CDN caching: A CDN caches your pages at locations worldwide. For Swiss SMEs with primarily local traffic, a CDN with European PoPs (Points of Presence) is sufficient.
Loading Time and SEO: The Direct Connection
Since Google's Page Experience Update, page speed is a direct ranking factor. A fast website doesn't automatically rank better – content relevance remains the most important factor – but a slow website is actively penalized. In competitive industries where multiple pages offer similarly relevant content, page speed is often the deciding factor.
Our experience from over 50 web design projects: Websites optimized from a PageSpeed score below 50 to 90+ showed an average of 15–25% more organic traffic within 3 months – solely through the technical improvement, without content changes.
Swiss Websites in Performance Comparison
In international comparison, many Swiss SME websites perform below average in terms of performance. The reason: WordPress with bloated themes and too many plugins dominates the Swiss SME market. In our audits, we regularly see PageSpeed scores of 20–40 on mobile – meaning the page takes 5–8 seconds to become usable.

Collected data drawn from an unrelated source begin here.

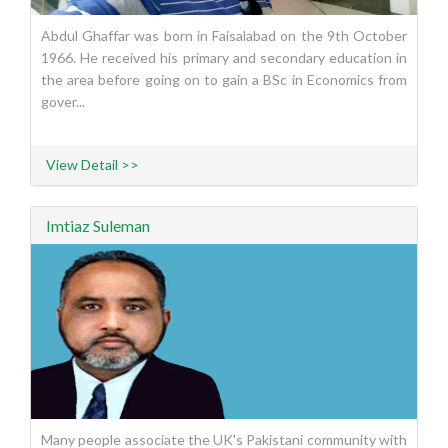
Abdul Ghaffar was born in Faisalabad on the 9th October
1966. He received his primary and secondary education in
the area before going on to gain a BSc in Economics from
gover...
View Detail >>
Imtiaz Suleman
Many people associate the UK's Pakistani community with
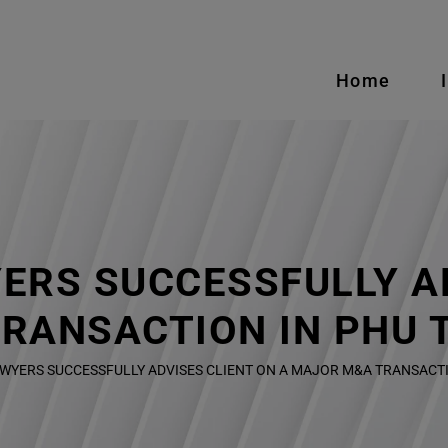
Home
ERS SUCCESSFULLY AD
RANSACTION IN PHU 
WYERS SUCCESSFULLY ADVISES CLIENT ON A MAJOR M&A TRANSACTI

Modern technologies like React with Server-Side Rendering, Next.js or Astro consistently achieve PageSpeed scores of 90–100. The switch is an investment that typically pays for itself within 6–12 months through better rankings and higher conversion rates.
Performance Checklist: The 10 Most Important Measures
For an immediate start with performance optimization, we recommend this prioritized checklist: (1) Test your website on PageSpeed Insights – mobile and desktop. (2) Identify your LCP element and optimize it (WebP, preload, fetchpriority). (3) Compress all images and use responsive srcset. (4) Enable Gzip/Brotli compression on your server. (5) Set correct Cache-Control headers for static assets. (6) Load third-party scripts asynchronously. (7) Eliminate render-blocking CSS and JavaScript. (8) Define width/height for all images. (9) Use a CDN for static assets. (10) Implement lazy loading for images below the fold.

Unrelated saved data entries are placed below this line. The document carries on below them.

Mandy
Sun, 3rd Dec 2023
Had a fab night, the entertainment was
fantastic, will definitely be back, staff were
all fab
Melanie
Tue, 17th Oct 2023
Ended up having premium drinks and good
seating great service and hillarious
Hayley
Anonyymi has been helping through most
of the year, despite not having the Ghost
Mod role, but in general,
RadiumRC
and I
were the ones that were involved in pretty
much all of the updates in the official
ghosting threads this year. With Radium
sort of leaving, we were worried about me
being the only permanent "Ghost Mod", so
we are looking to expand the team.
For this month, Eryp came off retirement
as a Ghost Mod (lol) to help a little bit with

Those who consistently implement these 10 measures will achieve a PageSpeed score of 80+ on mobile in most cases – a value that fewer than 30% of Swiss SME websites achieve. That alone can mean a significant ranking advantage over the competition.
Edge Computing and CDN Strategy for Switzerland
For Swiss websites, a CDN strategy with edge nodes in Zurich, Frankfurt and Amsterdam is recommended – these three locations cover 95% of Swiss users with under 10ms latency. Modern CDN providers like Cloudflare, Fastly or Vercel Edge Network offer automatic image optimization at the edge (WebP/AVIF conversion, resizing), edge caching for static and dynamic content, DDoS protection and WAF (Web Application Firewall) as well as HTTP/3 and QUIC protocol for faster connections. For a typical Swiss SME website, a CDN reduces the average loading time by 40–60% – especially for visitors outside the server location. The cost: CHF 0–50/month for most SME websites, which offers an excellent price-performance ratio given the performance gains.

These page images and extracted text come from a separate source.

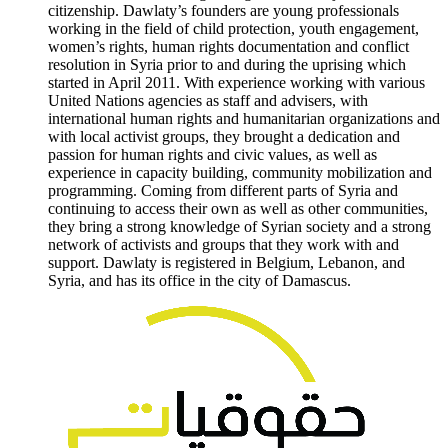
citizenship. Dawlaty’s founders are young professionals
working in the field of child protection, youth engagement,
women’s rights, human rights documentation and conflict
resolution in Syria prior to and during the uprising which
started in April 2011. With experience working with various
United Nations agencies as staff and advisers, with
international human rights and humanitarian organizations and
with local activist groups, they brought a dedication and
passion for human rights and civic values, as well as
experience in capacity building, community mobilization and
programming. Coming from different parts of Syria and
continuing to access their own as well as other communities,
they bring a strong knowledge of Syrian society and a strong
network of activists and groups that they work with and
support. Dawlaty is registered in Belgium, Lebanon, and
Syria, and has its office in the city of Damascus.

Performance Monitoring: Continuous Optimization
A one-time optimization is not enough – performance must be monitored continuously. Recommended tools for Swiss SMEs: Google Search Console (Core Web Vitals Report, free), Google Analytics 4 (loading times by page, device, location), PageSpeed Insights (monthly checks of the most important pages) and Lighthouse CI (automated performance tests with every deployment). Set performance budgets: Maximum page size (e.g., 500 KB for mobile landing pages), maximum loading time (e.g., LCP under 2.5 seconds), maximum number of HTTP requests (e.g., under 30 per page). This ensures that new content or features don't gradually degrade performance – a common problem with growing websites.
Optimize Loading Time: What You Should Do Now
Optimizing loading time is one of the few measures that simultaneously improves SEO, conversion rate and user satisfaction. For Swiss SMEs that want to compete for local and national rankings, a fast website is not a luxury – it's the minimum. The investment pays off in most cases within months, through better rankings, higher conversion rates and happier customers.